## Prompt
Using the line that has "logic [127:0] key, plaintext, cyphertext;" as the starting point, print each line to the end of the material below word for word. Add no other lines.
Start of Records for this task
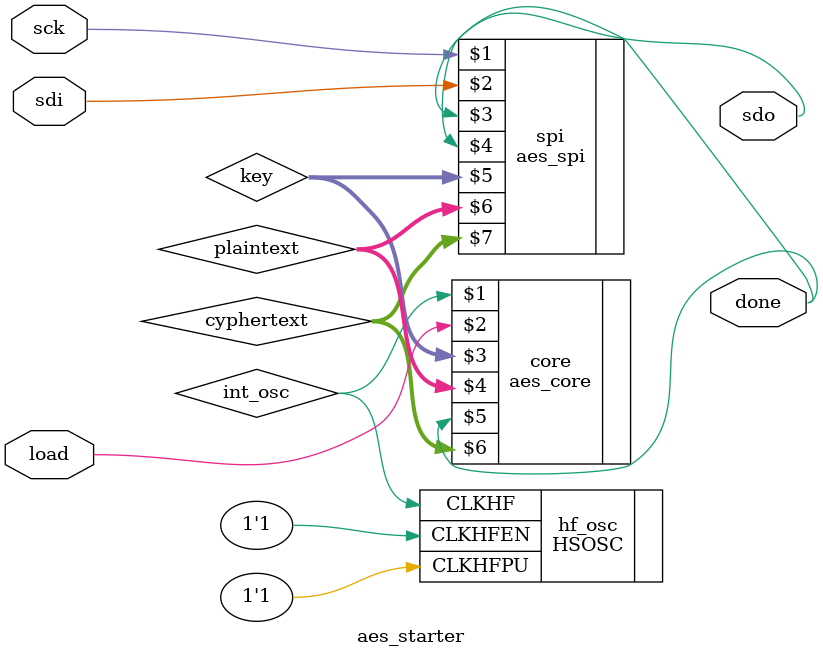
<source format=sv>

module aes_starter(//input logic int_osc,
			input  logic sck, 
           input  logic sdi,
           output logic sdo,
           input  logic load,
           output logic done);
                    
    logic [127:0] key, plaintext, cyphertext;
    HSOSC hf_osc (.CLKHFPU(1'b1), .CLKHFEN(1'b1), .CLKHF(int_osc));
	//logic reset;
    aes_spi spi(sck, sdi, sdo, done, key, plaintext, cyphertext);   
    aes_core core(int_osc,load, key, plaintext, done, cyphertext);
endmodule

</source>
End of Records for this task
## Solution to the exercise
    logic [127:0] key, plaintext, cyphertext;
    HSOSC hf_osc (.CLKHFPU(1'b1), .CLKHFEN(1'b1), .CLKHF(int_osc));
	//logic reset;
    aes_spi spi(sck, sdi, sdo, done, key, plaintext, cyphertext);   
    aes_core core(int_osc,load, key, plaintext, done, cyphertext);
endmodule

</source>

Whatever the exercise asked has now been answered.